Pour la première fois, les élus départementaux analysent leur budget primitif à l’aune de son impact écologique.
« Nos décisions budgétaires ont une incidence sur l’environnement et il nous revient de la mesurer. Nous sommes l’un des premiers départements à nous engager dans cette démarche de responsabilité et d’honnêteté (après la Mayenne en 2021 et les Alpes-Maritimes en 2022, NDLR) », a justifié Jean Deguerry, président du conseil départemental, lundi 6 février, à l’heure d’adopter le budget primitif 2023 et d’établir, pour la première fois, un “budget vert”.
« Évidemment, à l’aune des compétences spécifiques d’un département, la lecture en présente moins d’impacts que pour d’autres collectivités. Cependant, cela nous aidera à la fois à tracer une trajectoire jusqu’à la fin du mandat, mais aussi à identifier les limites d’un tel exercice afin d’apporter notre contribution à la transition écologique », a encore précisé le président.
Pierre Lurin, vice-président aux finances, devait plus tard décrire un budget primitif à 740 M€, en progression de 3,4 %, « notamment les sommes affectées à nos compétences propres, aux priorités de mandat ». « C’est sans doute la première fois depuis le début de la mandature et même depuis 2015, que les crédits consacrés aux solidarités progressent à 273 M€, soit une hausse de 4 %, a-t-il ajouté. Ce budget se caractérise également par la maîtrise de nos dépenses de fonctionnement à un niveau inférieur à l’inflation, +3,9 %, malgré les dépenses contraintes, imposées notamment par des mesures gouvernementales. Enfin, nous maintenons un niveau d’investissement important (216,45 M€ dont 156,9 en dépenses d’équipement, en hausse de 3 M€, NDLR), en évolution positive par rapport à l’année précédente, en particulier sur les sommes dédiées à l’éducation. »
Celles-ci deviennent en effet, le premier budget d’investissement de la collectivité. Augmentées de près de 18 M€, elles représentent 32 % du total et passent devant le budget des routes, en hausse de 1,7 M€ pour atteindre 37,68 M€, soit 24 % du total.
Analyse d’impacts
Et le “budget vert”, dans tout ça ? Cette analyse se construit au travers de six enjeux, la lutte contre le changement climatique, l’adaptation et l’anticipation des risques naturels, la gestion et la préservation de la ressource en eau (voire des ressources non renouvelables en général), les actions contre la pollution de l’air, de l’eau et des sols, ainsi que la protection des espaces naturels, agricoles et sylvicoles.
Mais, entre les prestations sociales (52 % du budget de fonctionnement) et les ressources humaines, bon nombre des dépenses du Département, considérées comme neutres, sortent du spectre. Et parmi les budgets restants, 7 % sont classés comme indéfinis et 12 % comme hors périmètre, à l’image des remboursements d’emprunts.
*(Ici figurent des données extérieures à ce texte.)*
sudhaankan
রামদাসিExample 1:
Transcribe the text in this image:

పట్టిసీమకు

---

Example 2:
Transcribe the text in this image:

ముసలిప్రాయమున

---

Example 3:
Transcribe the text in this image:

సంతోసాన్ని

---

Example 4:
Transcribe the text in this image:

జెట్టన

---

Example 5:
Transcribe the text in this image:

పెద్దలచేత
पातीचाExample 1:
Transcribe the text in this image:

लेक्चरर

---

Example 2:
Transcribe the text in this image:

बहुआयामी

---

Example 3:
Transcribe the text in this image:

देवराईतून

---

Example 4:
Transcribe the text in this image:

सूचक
De plus, un seuil d’analyse des lignes budgétaires a été fixé à 500 000 euros en fonctionnement, 125 000 euros en investissement, pour se concentrer sur les plus importantes.
À l’arrivée, un peu moins de 100 M€ de dépenses seulement sont caractérisées, dont 30 % (29 M€) apparaissent favorables à l’environnement, 16 % (15 M€) défavorables et 55 % (53 M€) mixtes. Les principales politiques favorables relèvent de l’amélioration énergétique des bâtiments et des logements, de la préservation de l’eau et des forêts, du Plan Nature et des partenariats pour la transition énergétique, des volets eau, assainissement et transition écologique des pactes de territoire, des actions en faveur de l’économie circulaire et des circuits courts.
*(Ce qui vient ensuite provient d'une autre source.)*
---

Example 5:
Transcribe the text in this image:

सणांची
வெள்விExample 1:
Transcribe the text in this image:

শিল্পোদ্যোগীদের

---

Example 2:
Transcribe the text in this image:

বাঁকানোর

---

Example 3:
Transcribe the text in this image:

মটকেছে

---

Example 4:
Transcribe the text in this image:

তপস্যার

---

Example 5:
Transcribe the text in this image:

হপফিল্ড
La collectivité peut-elle mieux faire, comme l’a suggéré l’opposition sur la mobilité et le logement ? Certainement. Après tout, pour Pierre Lurin, cette analyse constitue « un outil pédagogique qui permet de mieux appréhender l’impact de nos actions sur l’environnement, un vrai outil d’aide à la décision pour rechercher des alternatives aux pratiques existantes ».